Question

A point charge $+ 20\mu C$ is at a distance $6\,cm$ directly above the centre of a square of the side $12\,cm$ as shown in the figure. The magnitude of electric flux through the square is

A) $2.5 \times {10^6}\,N{m^2}{C^{ - 1}}$
B) $3.8 \times {10^6}\,N{m^2}{C^{ - 1}}$
C) $4.2 \times {10^6}\,N{m^2}{C^{ - 1}}$
D)$2.9 \times {10^6}\,N{m^2}{C^{ - 1}}$

Answer 1

In this solution, we will use the relation of Gauss’s law to determine the flux through the surface given to us. The surface gives us one of the sides of a cube through which the entire flux will pass.
Formula used: In this solution, we will use the following formula:
Flux due to a charge $q$: $\phi = \dfrac{q}{{{\varepsilon _0}}}$

Complete step by step answer:
In the configuration given to us, a charge $q$ is placed above a surface given to us. The flux given from this charge will be determined from Gauss’s law as:
$\phi = \dfrac{q}{{{\varepsilon _0}}}$
Now, this flux will be emitted in all directions equally. To find the flux through the surface given to us, we can think of the charge being surrounded by a cube of side 12 centimeters. Then the flux through the cube will be
$\phi = \dfrac{q}{{{\varepsilon _0}}}$
Since the flux is equally distributed, the flux through the one surface will be $1/6th$ of the total flux as the cube has six sides.
This implies that the flux through one surface will be
$\phi = \dfrac{q}{{6{\varepsilon _0}}}$
Substituting the value of charge $q = 20\,\mu C = 20 \times {10^{ - 6}}C$ and ${\varepsilon _0} = 8.85 \times {10^{ - 12}}$, we get
$\phi = \dfrac{{20 \times {{10}^{ - 6}}}}{{6\left( {8.85 \times {{10}^{ - 12}}} \right)}}$
This can be simplified to:

$\phi = 3.8 \times {10^5}\,N{m^2}{C^{ - 1}}$ which corresponds to option (B).

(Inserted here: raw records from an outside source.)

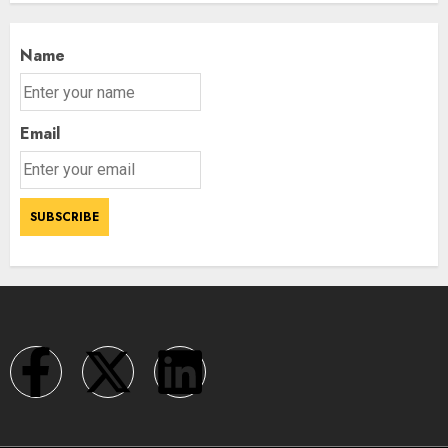
Name
Email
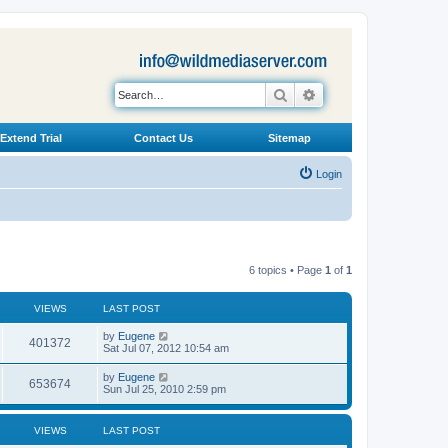
Search
Advanced search
Extend Trial
Contact Us
Sitemap
Login
6 topics • Page
1
of
1
VIEWS
LAST POST
L
by
Eugene
V
401372
a
Sat Jul 07, 2012 10:54 am
s
i
t
L
by
Eugene
V
653674
p
a
Sun Jul 25, 2010 2:59 pm
e
o
s
s
i
t
w
t
p
VIEWS
LAST POST
e
o
s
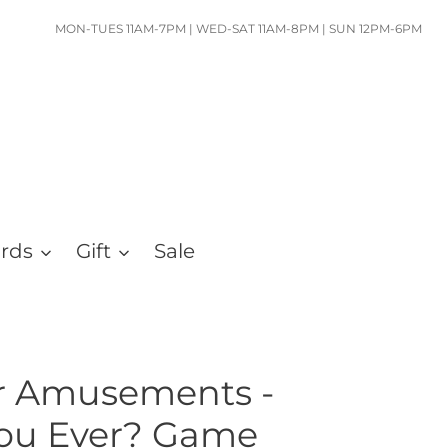
MON-TUES 11AM-7PM | WED-SAT 11AM-8PM | SUN 12PM-6PM
ards
Gift
Sale
er Amusements -
You Ever? Game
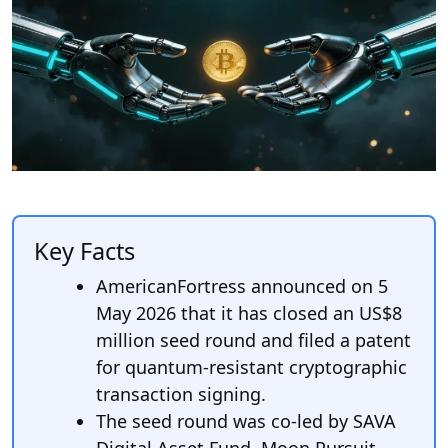
Key Facts
AmericanFortress announced on 5
May 2026 that it has closed an US$8
million seed round and filed a patent
for quantum-resistant cryptographic
transaction signing.
The seed round was co-led by SAVA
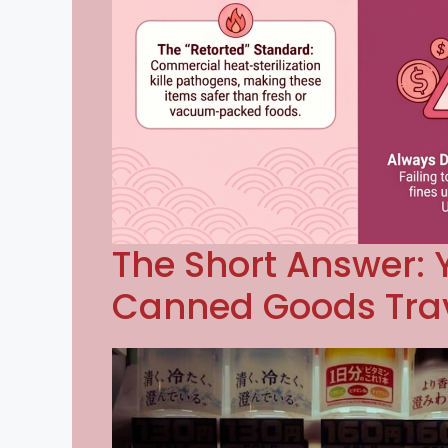
The Short Answer: 
Canned Goods Trav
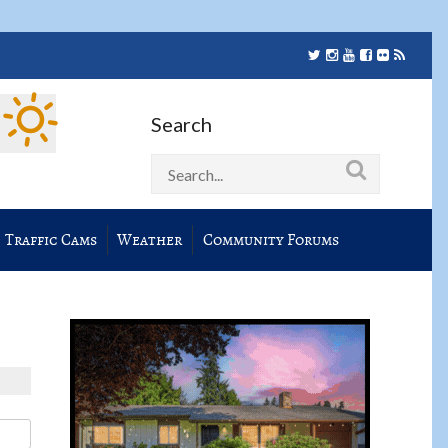
Search
Traffic Cams
Weather
Community Forums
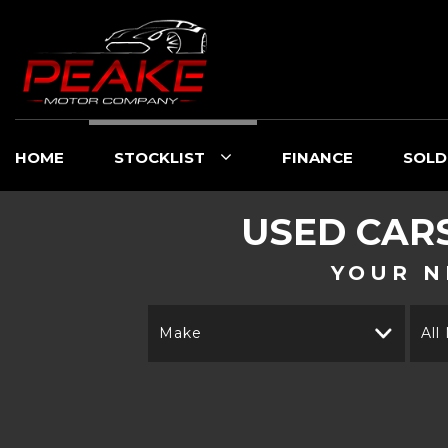
HOME
STOCKLIST
FINANCE
SOLD
USED CAR
YOUR N
Make
All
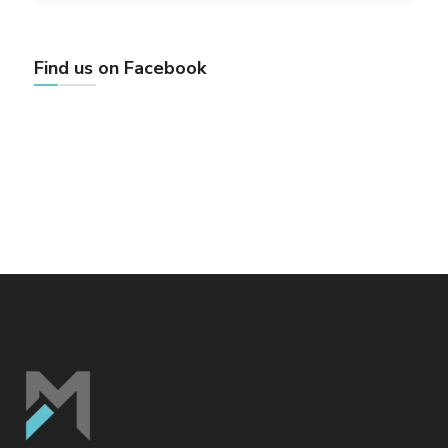
Find us on Facebook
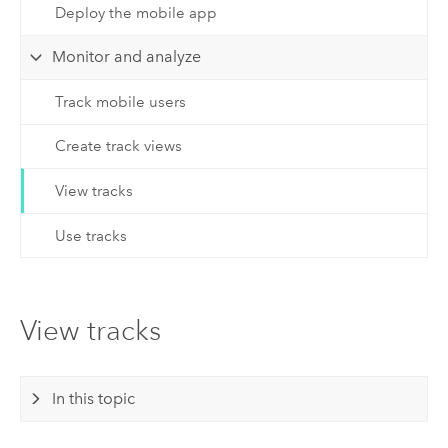
Deploy the mobile app
Monitor and analyze
Track mobile users
Create track views
View tracks
Use tracks
View tracks
In this topic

Note: To take the flux surface as a cube, the charge must lie at the centre of the cube. In this case, the charge is 6 centimeters away from one of the surfaces of the cube which is where the centre of the cube lies. Gauss’s law enables us to use this symmetry to directly calculate the flux through the surface as $1/6th$ of the total flux.